**** DATA SHOWN

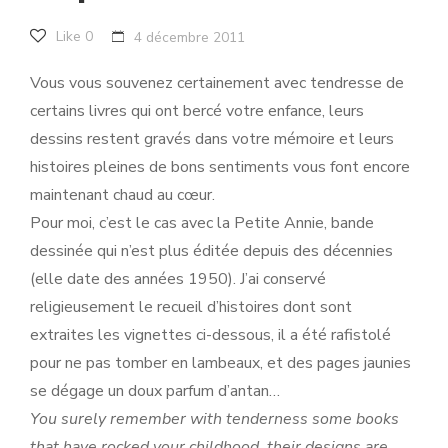
Like
0
4 décembre 2011
Vous vous souvenez certainement avec tendresse de
certains livres qui ont bercé votre enfance, leurs
dessins restent gravés dans votre mémoire et leurs
histoires pleines de bons sentiments vous font encore
maintenant chaud au cœur.
Pour moi, c’est le cas avec la Petite Annie, bande
dessinée qui n’est plus éditée depuis des décennies
(elle date des années 1950). J’ai conservé
religieusement le recueil d’histoires dont sont
extraites les vignettes ci-dessous, il a été rafistolé
pour ne pas tomber en lambeaux, et des pages jaunies
se dégage un doux parfum d’antan…
You surely remember with tenderness some books
that have rocked your childhood, their designs are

********

_WHAT THE TASK REQUIRES_. Starting at the line in the records above that contains "se dégage un doux parfum d’antan…", output every line up to and including the last one, with nothing added.

_WORKED SOLUTION_.
se dégage un doux parfum d’antan…
You surely remember with tenderness some books
that have rocked your childhood, their designs are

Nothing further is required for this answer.